EXERCISE DIRECTIONS:
Repeat every line of text in the records below word for word, and leave out the picture markers.

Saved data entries
· · ·

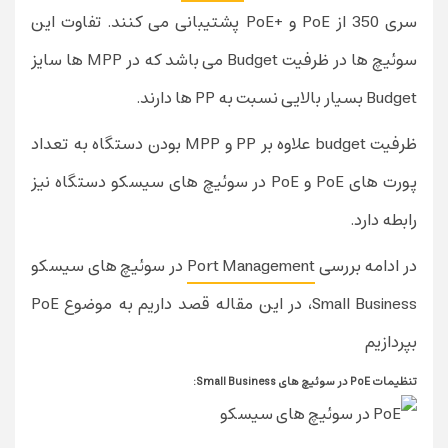
سری 350 از PoE و +PoE پشتیبانی می کنند. تفاوت این
سوئیچ ها در ظرفیت Budget می باشد که در MPP ها سایز
Budget بسیار بالایی نسبت به PP ها دارند.
ظرفیت budget علاوه بر PP و MPP بودن دستگاه به تعداد
پورت های PoE و PoE در سوئیچ های سیسکو دستگاه نیز
رابطه دارد.
در ادامه بررسی
Port Management
در سوئیچ های
سیسکو
Small Business
، در این مقاله قصد داریم به موضوع PoE
بپردازیم
تنظیمات PoE در سوئیچ های Small Business:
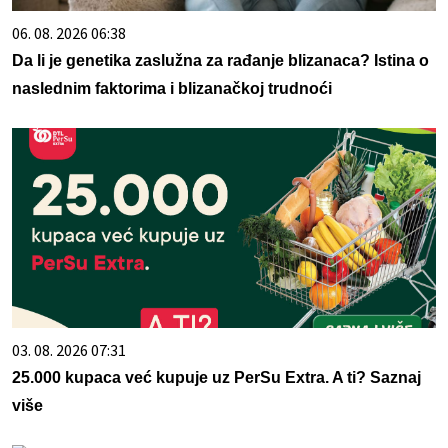
06. 08. 2026 06:38
Da li je genetika zaslužna za rađanje blizanaca? Istina o
naslednim faktorima i blizanačkoj trudnoći
03. 08. 2026 07:31
25.000 kupaca već kupuje uz PerSu Extra. A ti? Saznaj
više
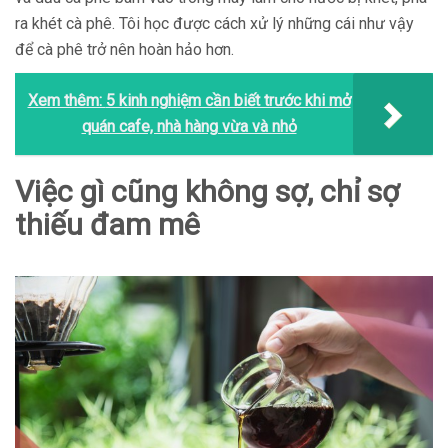
ra khét cà phê. Tôi học được cách xử lý những cái như vậy
để cà phê trở nên hoàn hảo hơn.
Xem thêm:
5 kinh nghiệm cần biết trước khi mở
quán cafe, nhà hàng vừa và nhỏ
Việc gì cũng không sợ, chỉ sợ
thiếu đam mê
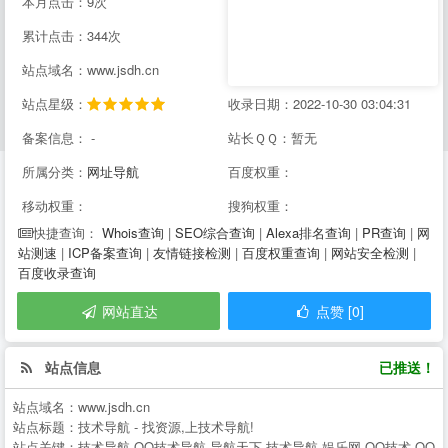
本月点击：9次
累计点击：344次
站点域名：www.jsdh.cn
站点星级：
收录日期：2022-10-30 03:04:31
备案信息： -
站长ＱＱ：暂无
所属分类：
网址导航
百度权重：
移动权重：
搜狗权重：
Whois查询
|
SEO综合查询
|
Alexa排名查询
|
PR查询
|
网
快捷查询：
站测速
|
ICP备案查询
|
友情链接检测
|
百度权重查询
|
网站安全检测
|
百度收录查询
网站直达
点赞 [0]
站点信息
已推送！
站点域名：
www.jsdh.cn
站点标题：
技术导航 - 找资源,上技术导航!
站点关键：
技术导航,QQ技术导航,导航天下,技术导航,娱乐网,QQ技术,QQ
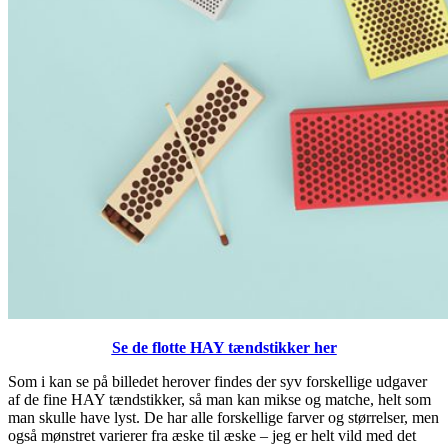
Se de flotte HAY tændstikker her
Som i kan se på billedet herover findes der syv forskellige udgaver
af de fine HAY tændstikker, så man kan mikse og matche, helt som
man skulle have lyst. De har alle forskellige farver og størrelser, men
også mønstret varierer fra æske til æske – jeg er helt vild med det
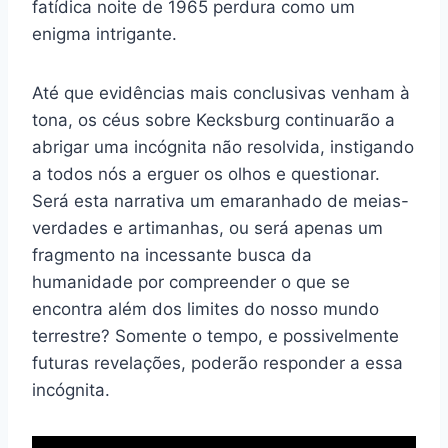
fatídica noite de 1965 perdura como um
enigma intrigante.
Até que evidências mais conclusivas venham à
tona, os céus sobre Kecksburg continuarão a
abrigar uma incógnita não resolvida, instigando
a todos nós a erguer os olhos e questionar.
Será esta narrativa um emaranhado de meias-
verdades e artimanhas, ou será apenas um
fragmento na incessante busca da
humanidade por compreender o que se
encontra além dos limites do nosso mundo
terrestre? Somente o tempo, e possivelmente
futuras revelações, poderão responder a essa
incógnita.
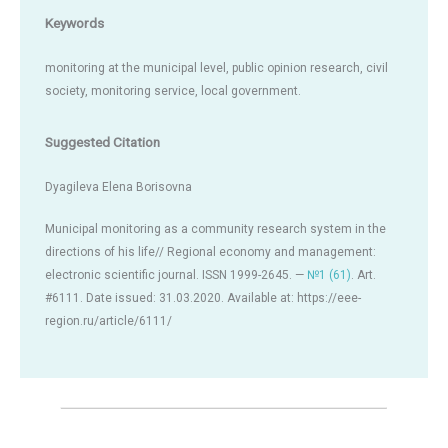
Keywords
monitoring at the municipal level, public opinion research, civil
society, monitoring service, local government.
Suggested Citation
Dyagileva Elena Borisovna
Municipal monitoring as a community research system in the
directions of his life// Regional economy and management:
electronic scientific journal. ISSN 1999-2645. —
№1 (61)
. Art.
#6111. Date issued: 31.03.2020. Available at: https://eee-
region.ru/article/6111/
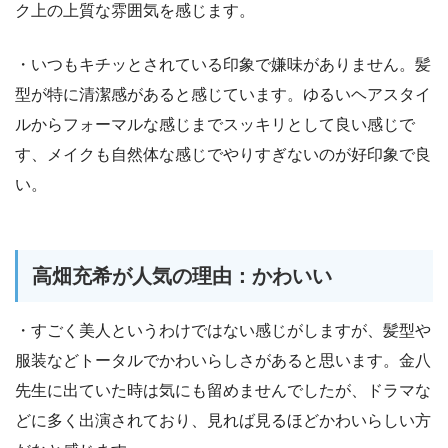
ク上の上質な雰囲気を感じます。
・いつもキチッとされている印象で嫌味がありません。髪
型が特に清潔感があると感じています。ゆるいヘアスタイ
ルからフォーマルな感じまでスッキリとして良い感じで
す、メイクも自然体な感じでやりすぎないのが好印象で良
い。
高畑充希が人気の理由：かわいい
・すごく美人というわけではない感じがしますが、髪型や
服装などトータルでかわいらしさがあると思います。金八
先生に出ていた時は気にも留めませんでしたが、ドラマな
どに多く出演されており、見れば見るほどかわいらしい方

· · ·

ANSWER AREA:
سری 350 از PoE و +PoE پشتیبانی می کنند. تفاوت این
سوئیچ ها در ظرفیت Budget می باشد که در MPP ها سایز
Budget بسیار بالایی نسبت به PP ها دارند.
ظرفیت budget علاوه بر PP و MPP بودن دستگاه به تعداد
پورت های PoE و PoE در سوئیچ های سیسکو دستگاه نیز
رابطه دارد.
در ادامه بررسی
Port Management
در سوئیچ های
سیسکو
Small Business
، در این مقاله قصد داریم به موضوع PoE
بپردازیم
تنظیمات PoE در سوئیچ های Small Business:
06. 08. 2026 06:38
Da li je genetika zaslužna za rađanje blizanaca? Istina o
naslednim faktorima i blizanačkoj trudnoći
03. 08. 2026 07:31
25.000 kupaca već kupuje uz PerSu Extra. A ti? Saznaj
više
ra khét cà phê. Tôi học được cách xử lý những cái như vậy
để cà phê trở nên hoàn hảo hơn.
Xem thêm:
5 kinh nghiệm cần biết trước khi mở
quán cafe, nhà hàng vừa và nhỏ
Việc gì cũng không sợ, chỉ sợ
thiếu đam mê
本月点击：9次
累计点击：344次
站点域名：www.jsdh.cn
站点星级：
收录日期：2022-10-30 03:04:31
备案信息： -
站长ＱＱ：暂无
所属分类：
网址导航
百度权重：
移动权重：
搜狗权重：
Whois查询
|
SEO综合查询
|
Alexa排名查询
|
PR查询
|
网
快捷查询：
站测速
|
ICP备案查询
|
友情链接检测
|
百度权重查询
|
网站安全检测
|
百度收录查询
网站直达
点赞 [0]
站点信息
已推送！
站点域名：
www.jsdh.cn
站点标题：
技术导航 - 找资源,上技术导航!
站点关键：
技术导航,QQ技术导航,导航天下,技术导航,娱乐网,QQ技术,QQ
Se de flotte HAY tændstikker her
Som i kan se på billedet herover findes der syv forskellige udgaver
af de fine HAY tændstikker, så man kan mikse og matche, helt som
man skulle have lyst. De har alle forskellige farver og størrelser, men
også mønstret varierer fra æske til æske – jeg er helt vild med det
fatídica noite de 1965 perdura como um
enigma intrigante.
Até que evidências mais conclusivas venham à
tona, os céus sobre Kecksburg continuarão a
abrigar uma incógnita não resolvida, instigando
a todos nós a erguer os olhos e questionar.
Será esta narrativa um emaranhado de meias-
verdades e artimanhas, ou será apenas um
fragmento na incessante busca da
humanidade por compreender o que se
encontra além dos limites do nosso mundo
terrestre? Somente o tempo, e possivelmente
futuras revelações, poderão responder a essa
incógnita.
Keywords
monitoring at the municipal level, public opinion research, civil
society, monitoring service, local government.
Suggested Citation
Dyagileva Elena Borisovna
Municipal monitoring as a community research system in the
directions of his life// Regional economy and management:
electronic scientific journal. ISSN 1999-2645. —
№1 (61)
. Art.
#6111. Date issued: 31.03.2020. Available at: https://eee-
region.ru/article/6111/
ク上の上質な雰囲気を感じます。
・いつもキチッとされている印象で嫌味がありません。髪
型が特に清潔感があると感じています。ゆるいヘアスタイ
ルからフォーマルな感じまでスッキリとして良い感じで
す、メイクも自然体な感じでやりすぎないのが好印象で良
い。
高畑充希が人気の理由：かわいい
・すごく美人というわけではない感じがしますが、髪型や
服装などトータルでかわいらしさがあると思います。金八
先生に出ていた時は気にも留めませんでしたが、ドラマな
どに多く出演されており、見れば見るほどかわいらしい方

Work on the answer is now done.